INFORMATION GIVEN:
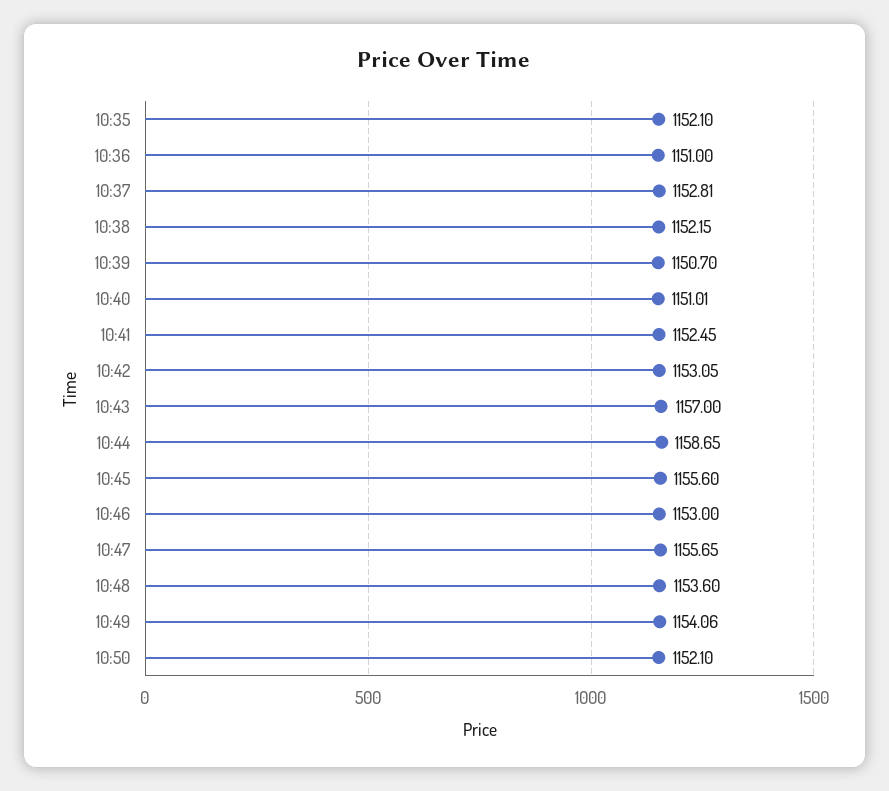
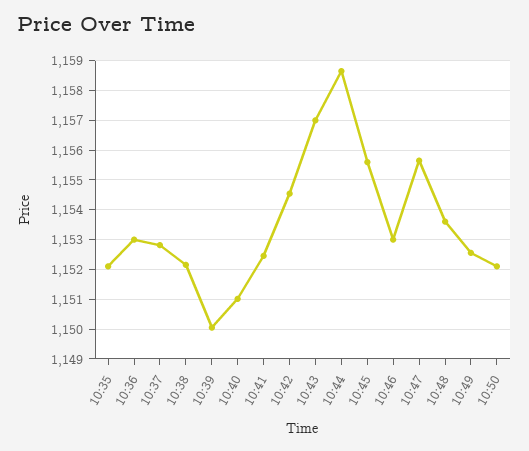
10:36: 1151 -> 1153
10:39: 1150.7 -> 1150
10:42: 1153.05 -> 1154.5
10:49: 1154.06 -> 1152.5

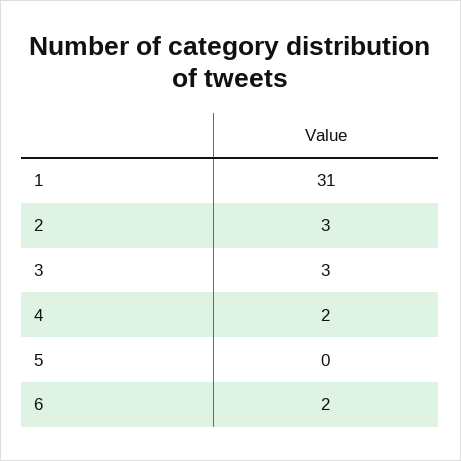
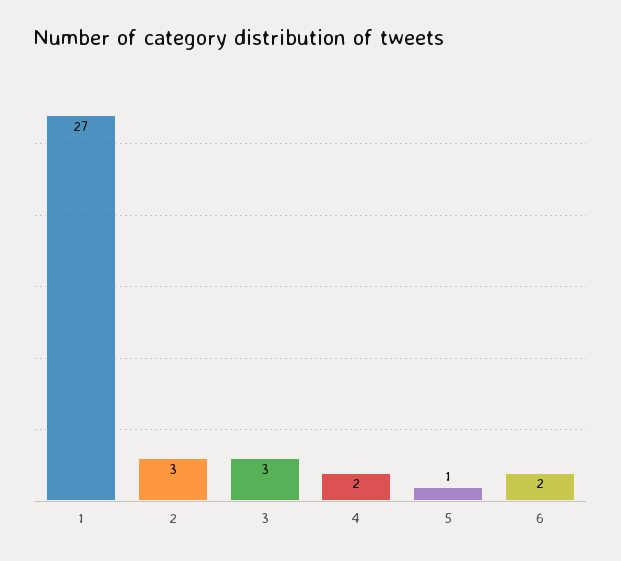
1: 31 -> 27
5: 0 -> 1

* * *

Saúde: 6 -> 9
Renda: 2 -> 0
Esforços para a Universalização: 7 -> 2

WHAT NEEDS TO BE DONE: Using the data above, repeat exactly the lines that begin at the line with "Saúde: 6 -> 9" and end at the line with "Esforços para a Universalização: 7 -> 2", both ends included.

SOLUTION:
Saúde: 6 -> 9
Renda: 2 -> 0
Esforços para a Universalização: 7 -> 2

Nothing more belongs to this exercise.